START TEXT EXCERPT

So recently, between bouts of Monster Hunter World, I’ve been playing a bit of Project Cars 2 on the side. No wait, that’s not right, I’ve been trying to play Project Cars 2. Okay, no, I have made several attempts to play Project Cars 2. And I’ve failed miserably, but I don’t understand why. I love my racing games and tend to reach for the simulation-oriented games like Forza Motorsport/Horizon, Gran Turismo Sport (which sucked), and Grid Autosport. Basically, it has to have “sport” somewhere in the title in order to be a simulation game. I love these games and always have a blast. Unless I’m playing Project Cars 2.
To call PC2 the Dark Souls or racing games isn’t quite right. It’s not that it’s just hard and requires you to ‘git gud.’ Its demands are far higher than that. From the very moment you start the game, it’s strongly suggested you begin at the rookie section of the game which consists of… go karts and average cars. “Oh, you played Forza? That’s cute. Learn to drive for real, dumbass.” I got schooled in the way of racing as crash after crash, restart after restart, I failed to even finish one race in anything other than last place. That’s if I manage to finish a race at all, which was also infrequent.
The legitimacy of the game’s mechanics can be seen right there in the settings when you decide how much help you want/need from the game. Back when I played Gran Turismo Sport, I had to set the game’s assists to ‘Expert’ because the ‘Intermediate’ car practically drove itself. By the end of Forza Horizon 3, I had almost all assists turned off and had the car’s AI set to Pro. In Forza Motorsport, it’s the same but I leave traction control on and race against ‘Highly Skilled’ drivatars. I’m great at these games, I had fun and I loved them. Project Cars 2? Almost all of the assists are on and I still can’t catch a break. And the number of settings there are to adjust are mind-numbing, just look at the general settings screens: [Click here for HQ]
You see that? I can’t catch a break even with all of the help the game is willing to give me. It doesn’t help that the cars you’re up against don’t seem to have any difficulty slider, and in many cases, they don’t feel like they have to obey the rules of the road as much as you do. I’ve had to restart a race 8 times because I accidentally clipped a corner or bumped into a car. These infractions can sometimes force you into the pit lane as punishment.

END TEXT EXCERPT
START PROVIDED MATERIAL

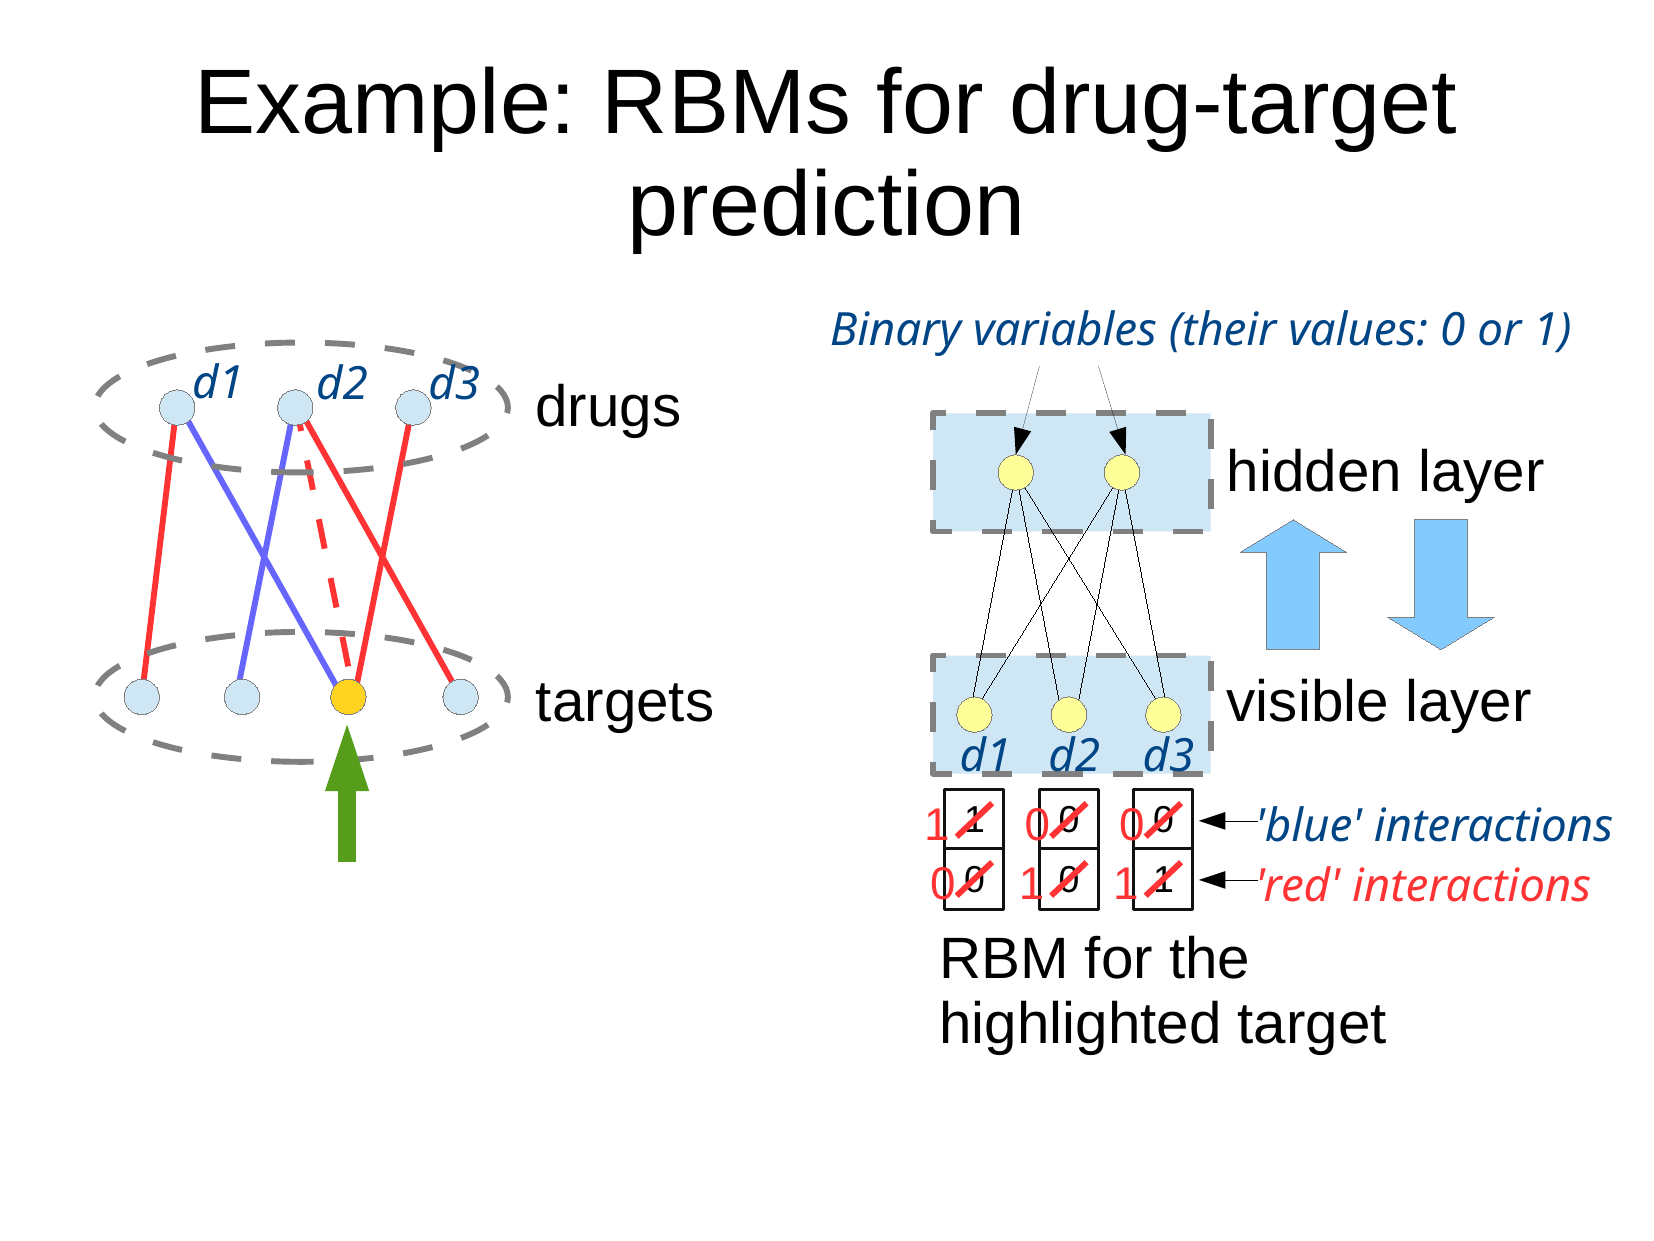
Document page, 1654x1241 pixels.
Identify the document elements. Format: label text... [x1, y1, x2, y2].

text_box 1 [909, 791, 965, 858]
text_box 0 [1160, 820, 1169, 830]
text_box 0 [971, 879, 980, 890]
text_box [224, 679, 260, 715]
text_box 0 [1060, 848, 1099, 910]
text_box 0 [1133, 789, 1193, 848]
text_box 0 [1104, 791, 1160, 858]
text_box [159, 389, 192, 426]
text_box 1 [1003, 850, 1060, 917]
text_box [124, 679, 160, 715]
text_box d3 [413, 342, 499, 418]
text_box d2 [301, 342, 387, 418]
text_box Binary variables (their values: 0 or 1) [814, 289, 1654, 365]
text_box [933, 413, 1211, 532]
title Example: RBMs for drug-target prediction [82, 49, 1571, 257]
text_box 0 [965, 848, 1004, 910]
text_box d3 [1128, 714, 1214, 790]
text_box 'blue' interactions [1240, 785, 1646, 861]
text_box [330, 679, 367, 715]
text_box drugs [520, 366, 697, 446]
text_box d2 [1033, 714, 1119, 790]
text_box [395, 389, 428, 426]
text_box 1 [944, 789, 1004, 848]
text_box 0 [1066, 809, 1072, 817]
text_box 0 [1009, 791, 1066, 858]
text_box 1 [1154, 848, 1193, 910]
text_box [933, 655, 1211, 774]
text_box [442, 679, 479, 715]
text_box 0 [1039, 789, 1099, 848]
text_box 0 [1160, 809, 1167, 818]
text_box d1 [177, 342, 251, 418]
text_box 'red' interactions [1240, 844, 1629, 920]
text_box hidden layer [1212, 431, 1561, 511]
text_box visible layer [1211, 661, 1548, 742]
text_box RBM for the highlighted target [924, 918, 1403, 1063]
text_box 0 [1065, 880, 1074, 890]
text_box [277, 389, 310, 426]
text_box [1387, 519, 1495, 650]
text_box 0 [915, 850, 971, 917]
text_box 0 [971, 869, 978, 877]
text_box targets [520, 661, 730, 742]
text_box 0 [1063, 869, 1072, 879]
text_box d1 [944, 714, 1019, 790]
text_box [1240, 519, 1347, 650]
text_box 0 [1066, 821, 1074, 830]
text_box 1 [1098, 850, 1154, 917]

END PROVIDED MATERIAL

GIVEN PROBLEM A: Reproduce the stretch of the Project Cars 2 review from "So recently, between" through "playing Project Cars 2.".
GIVEN PROBLEM B: Format the stretch of the records from the line containing "text_box 1 [909, 791, 965, 858]" through the line containing "title Example: RBMs" as a JSON list of strings, one string per line and no blank lines.

EXERCISE OUTPUT A:
So recently, between bouts of Monster Hunter World, I’ve been playing a bit of Project Cars 2 on the side. No wait, that’s not right, I’ve been trying to play Project Cars 2. Okay, no, I have made several attempts to play Project Cars 2. And I’ve failed miserably, but I don’t understand why. I love my racing games and tend to reach for the simulation-oriented games like Forza Motorsport/Horizon, Gran Turismo Sport (which sucked), and Grid Autosport. Basically, it has to have “sport” somewhere in the title in order to be a simulation game. I love these games and always have a blast. Unless I’m playing Project Cars 2.

EXERCISE OUTPUT B:
[
  "text_box 1 [909, 791, 965, 858]",
  "text_box 0 [1160, 820, 1169, 830]",
  "text_box 0 [971, 879, 980, 890]",
  "text_box [224, 679, 260, 715]",
  "text_box 0 [1060, 848, 1099, 910]",
  "text_box 0 [1133, 789, 1193, 848]",
  "text_box 0 [1104, 791, 1160, 858]",
  "text_box [159, 389, 192, 426]",
  "text_box 1 [1003, 850, 1060, 917]",
  "text_box [124, 679, 160, 715]",
  "text_box d3 [413, 342, 499, 418]",
  "text_box d2 [301, 342, 387, 418]",
  "text_box Binary variables (their values: 0 or 1) [814, 289, 1654, 365]",
  "text_box [933, 413, 1211, 532]",
  "title Example: RBMs for drug-target prediction [82, 49, 1571, 257]"
]